アコカンテラの痩せた身体にズッキーニの鎧のトゲが食い込んで痛そうだったが、アコカンテラの歪んだ笑顔を見るに、まんざらでもなさそうなので、放っておくことにした。
村長はシダーと、付添いの女性の治癒師を同行させた。
僕とズッキーニで世話するのは大変だと村長は言っていたが、村が見えなくなった途端にアコカンテラを肉片に変えるのではないかと、疑っているようだった。
道中はとても平和だった。
森の民の土地を通り、角猿の土地を通る。
何かが起こるはずがない。
おまけに、こちらにはズッキーニがいる。
寄って来てほしい獣でさえ、逃げていく。
困ったことといえば、元気を取り戻したアコカンテラが、非常におしゃべりだったということだ。

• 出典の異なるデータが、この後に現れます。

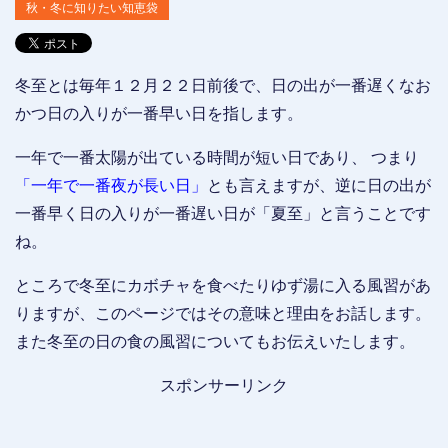
秋・冬に知りたい知恵袋
冬至とは毎年１２月２２日前後で、日の出が一番遅くなお
かつ日の入りが一番早い日を指します。
一年で一番太陽が出ている時間が短い日であり、 つまり
「一年で一番夜が長い日」
とも言えますが、逆に日の出が
一番早く日の入りが一番遅い日が「夏至」と言うことです
ね。
ところで冬至にカボチャを食べたりゆず湯に入る風習があ
りますが、このページではその意味と理由をお話します。
また冬至の日の食の風習についてもお伝えいたします。
スポンサーリンク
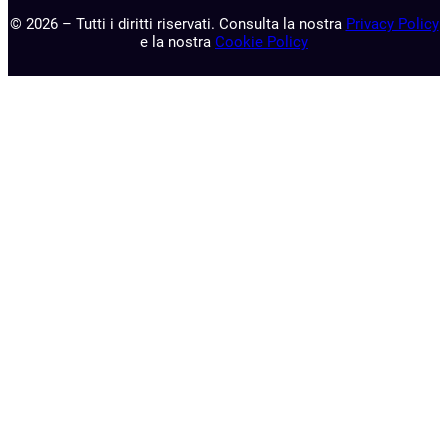
© 2026 – Tutti i diritti riservati. Consulta la nostra
Privacy Policy
e la nostra
Cookie Policy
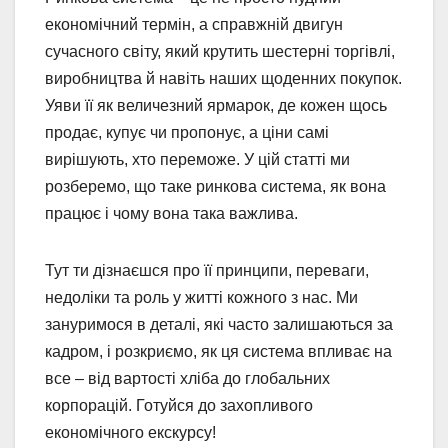
економічний термін, а справжній двигун
сучасного світу, який крутить шестерні торгівлі,
виробництва й навіть наших щоденних покупок.
Уяви її як величезний ярмарок, де кожен щось
продає, купує чи пропонує, а ціни самі
вирішують, хто переможе. У цій статті ми
розберемо, що таке ринкова система, як вона
працює і чому вона така важлива.
Тут ти дізнаєшся про її принципи, переваги,
недоліки та роль у житті кожного з нас. Ми
зануримося в деталі, які часто залишаються за
кадром, і розкриємо, як ця система впливає на
все – від вартості хліба до глобальних
корпорацій. Готуйся до захопливого
економічного екскурсу!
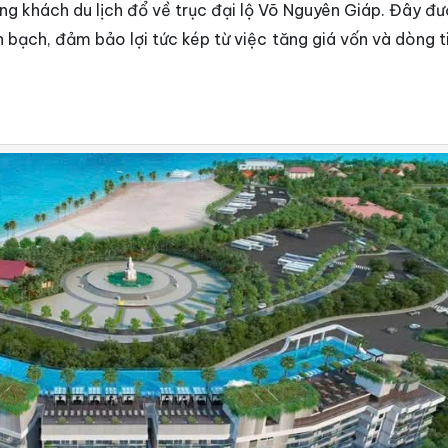
ợng khách du lịch đổ về trục đại lộ Võ Nguyên Giáp. Đây đ
nh bạch, đảm bảo lợi tức kép từ việc tăng giá vốn và dòng 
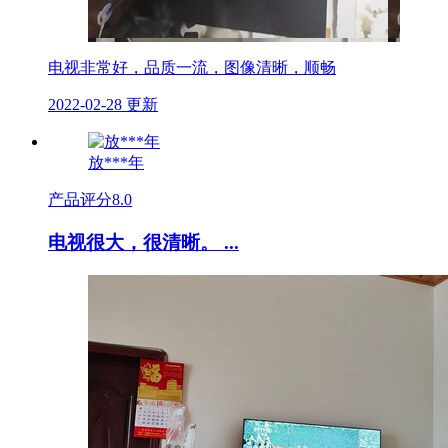
电视非常好，品质一流，图像清晰，顺畅
2022-02-28 更新
放***年
产品评分
8.0
电视很大，很清晰。 ...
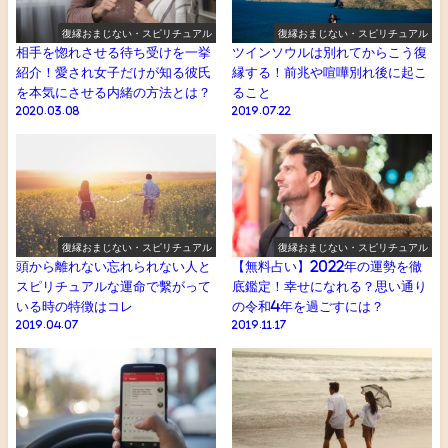
復縁おまじない・スピリチュアル
復縁おまじない・スピリチュアル
相手を惚れさせる待ち受けを一挙
ツインソウルは別れてからこう復
紹介！愛され女子だけが知る彼氏
縁する！前兆や喧嘩別れ後に起こ
を本気にさせる内緒の方法とは？
ること
2020.03.08
2019.07.22
復縁おまじない・スピリチュアル
復縁おまじない・スピリチュアル
頭から離れない忘れられない人と
【無料占い】2022年の運勢を徹
スピリチュアルな運命で繫がって
底鑑定！幸せになれる？思い通り
いる時の特徴はコレ
の令和4年を過ごすには？
2019.04.07
2019.11.17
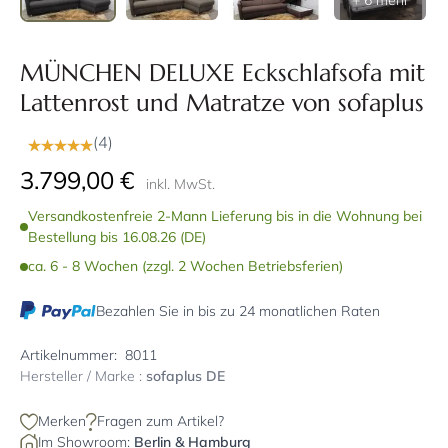
+ 6 mehr
MÜNCHEN DELUXE Eckschlafsofa mit
Lattenrost und Matratze von sofaplus
(4)
3.799,00 €
inkl. MwSt.
Versandkostenfreie 2-Mann Lieferung bis in die Wohnung bei
Bestellung bis 16.08.26 (DE)
ca. 6 - 8 Wochen (zzgl. 2 Wochen Betriebsferien)
Bezahlen Sie in bis zu 24 monatlichen Raten
Artikelnummer:
8011
Hersteller / Marke :
sofaplus DE
Merken
Fragen zum Artikel?
Im Showroom:
Berlin
&
Hamburg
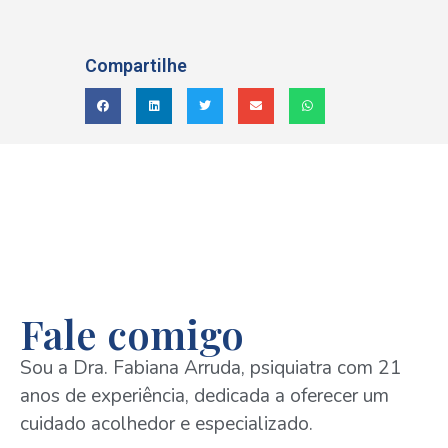
Compartilhe
Fale comigo
Sou a Dra. Fabiana Arruda, psiquiatra com 21
anos de experiência, dedicada a oferecer um
cuidado acolhedor e especializado.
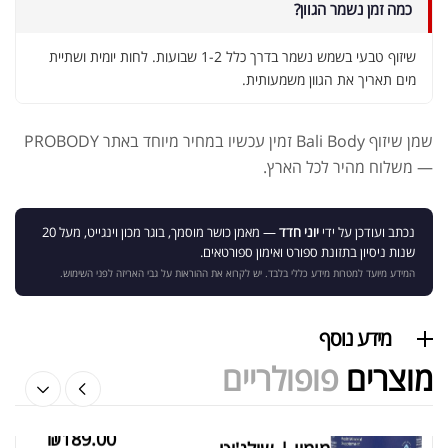
כמה זמן נשמר הגוון?
שיזוף טבעי בשמש נשמר בדרך כלל 1-2 שבועות. לחות יומית ושתיית
מים תאריך את הגוון משמעותית.
שייקר מקצועי פרובודי לחלבון או גיינר
₪
20.00
שמן שיזוף Bali Body זמין עכשיו במחיר מיוחד באתר PROBODY
₪
40.00
— משלוח מהיר לכל הארץ.
נכתב ועודכן על ידי
יוני חדד
— מאמן כושר מוסמך, בוגר מכון וינגייט, מעל 20
שנות ניסיון בתזונת ספורט ואימון ספורטאים.
אבקת חלבון הידרוליזט איזולט
המידע מיועד למטרות מידע כללי בלבד. יש לקרוא את ההוראות על גבי האריזה לפני השימוש.
₪
369.00
₪
500.00
מידע נוסף
מוצרים
פופולריים
₪
189.00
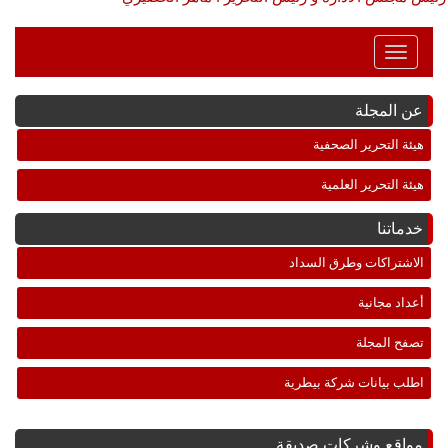
Toggle
Navigation
عن المجلة
هيئة التحرير الصحفية
هيئة التحرير العلمية
خدماتنا
الاشتراكات وطرق السداد
أعداد مجانية
تصفح المجلة
اطلب بيانات شركة بيطرية
مواقع وشركات صديقة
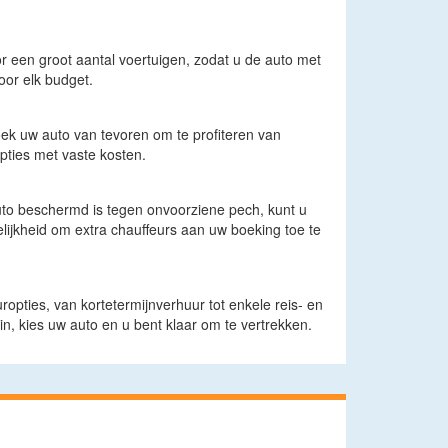
 een groot aantal voertuigen, zodat u de auto met
oor elk budget.
oek uw auto van tevoren om te profiteren van
ties met vaste kosten.
auto beschermd is tegen onvoorziene pech, kunt u
lijkheid om extra chauffeurs aan uw boeking toe te
uropties, van kortetermijnverhuur tot enkele reis- en
n, kies uw auto en u bent klaar om te vertrekken.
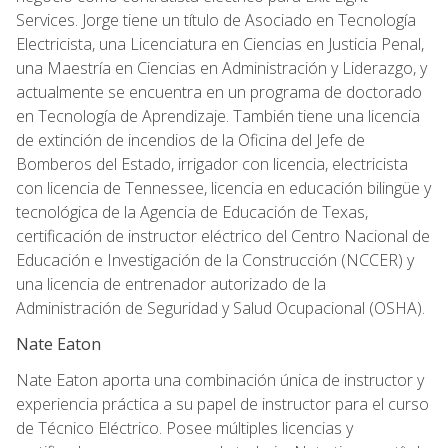
Services. Jorge tiene un título de Asociado en Tecnología
Electricista, una Licenciatura en Ciencias en Justicia Penal,
una Maestría en Ciencias en Administración y Liderazgo, y
actualmente se encuentra en un programa de doctorado
en Tecnología de Aprendizaje. También tiene una licencia
de extinción de incendios de la Oficina del Jefe de
Bomberos del Estado, irrigador con licencia, electricista
con licencia de Tennessee, licencia en educación bilingüe y
tecnológica de la Agencia de Educación de Texas,
certificación de instructor eléctrico del Centro Nacional de
Educación e Investigación de la Construcción (NCCER) y
una licencia de entrenador autorizado de la
Administración de Seguridad y Salud Ocupacional (OSHA).
Nate Eaton
Nate Eaton aporta una combinación única de instructor y
experiencia práctica a su papel de instructor para el curso
de Técnico Eléctrico. Posee múltiples licencias y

聞いてもいないのに、いかに呪いを使って後悔しているかを、延々としゃべり続けた。
「呪いを使ったのは、もちろん初めてだったんだよ。
知性の高い私の部族には呪いがあり、少ないが使い方を知っているものもいる。
だが、呪いの話には、呪いは絶対使うなという話が、対になっている。
私には意味がわからない。
呪いを作ったが、使うなと言う。
だが、身にしみてわかったよ。
呪いは絶対に使ってはならない。
その苦しみたるや、君たち呪いを扱えない人族には想像もできないだろうね。
他人を恨んで呪っては、絶対にいけないという戒めのために、我らの賢明なるご先祖様が作ったのだろうね。

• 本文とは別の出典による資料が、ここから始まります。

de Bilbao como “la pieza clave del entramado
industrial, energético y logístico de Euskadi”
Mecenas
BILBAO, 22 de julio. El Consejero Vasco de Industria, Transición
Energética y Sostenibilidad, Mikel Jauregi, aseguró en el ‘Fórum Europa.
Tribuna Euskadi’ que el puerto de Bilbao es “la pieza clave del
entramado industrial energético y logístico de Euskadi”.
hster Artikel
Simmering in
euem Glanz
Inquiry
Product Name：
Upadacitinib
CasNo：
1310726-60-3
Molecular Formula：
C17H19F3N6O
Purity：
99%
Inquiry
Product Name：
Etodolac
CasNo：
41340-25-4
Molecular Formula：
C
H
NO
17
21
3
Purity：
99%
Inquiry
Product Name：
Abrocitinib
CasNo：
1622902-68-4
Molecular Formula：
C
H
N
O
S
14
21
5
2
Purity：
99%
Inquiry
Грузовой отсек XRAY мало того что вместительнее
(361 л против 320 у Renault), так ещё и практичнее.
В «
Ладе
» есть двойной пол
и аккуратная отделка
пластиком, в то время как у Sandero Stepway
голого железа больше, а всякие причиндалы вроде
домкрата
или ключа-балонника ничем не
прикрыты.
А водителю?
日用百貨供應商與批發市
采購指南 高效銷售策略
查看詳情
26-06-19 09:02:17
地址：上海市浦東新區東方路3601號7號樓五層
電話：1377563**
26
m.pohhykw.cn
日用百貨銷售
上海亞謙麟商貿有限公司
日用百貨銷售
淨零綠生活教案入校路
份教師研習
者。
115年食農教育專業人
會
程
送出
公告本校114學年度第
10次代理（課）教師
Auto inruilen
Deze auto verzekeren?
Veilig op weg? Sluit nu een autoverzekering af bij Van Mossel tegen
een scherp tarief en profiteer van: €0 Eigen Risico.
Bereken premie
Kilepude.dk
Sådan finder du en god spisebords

それだけ、我ら黒き森の民は魔力が強く、力があったということだろう。
そんな圧倒的強者が、他人を恨んではいけないという戒めさ。
使ってみるまで、それに気が付かないなんて、私は本当に愚かだったよ。」
こんな鼻に付く話を17回くらい、聞かされた。
アコカンテラが、年寄りのくせに女好きなことにも辟易した。
付き添いの治癒師の女性が、いかに素晴らしいか、本人にも僕にも語り続けた。
「君は本当に現世に舞い降りた天使のようだね。
こんな私の治療を誠心誠意してくれるなんて。
本当に感謝の言葉もないよ。
きっと、生まれつき心根が、野に咲くスミレの花のように、美しいんだろうね。
君のように心も容姿も美しい人が、独り身なんて、私には本当に信じられないよ。
世の男達は、目をちゃんと開いて生きているのだろうか。
私が、こんなんじゃなかったら、絶対に放っておかないのに。」
こんな話を挨拶代わりに、細かくアレンジを変えて、数え切れないくらい聞かされた。
僕は、元気にしすぎたのではないかと、後悔していた。
少し、精気を抜いたほうがよいのではないかとも、考えたくらいだ。
でも、おかげでドコン村にはすぐに着いた。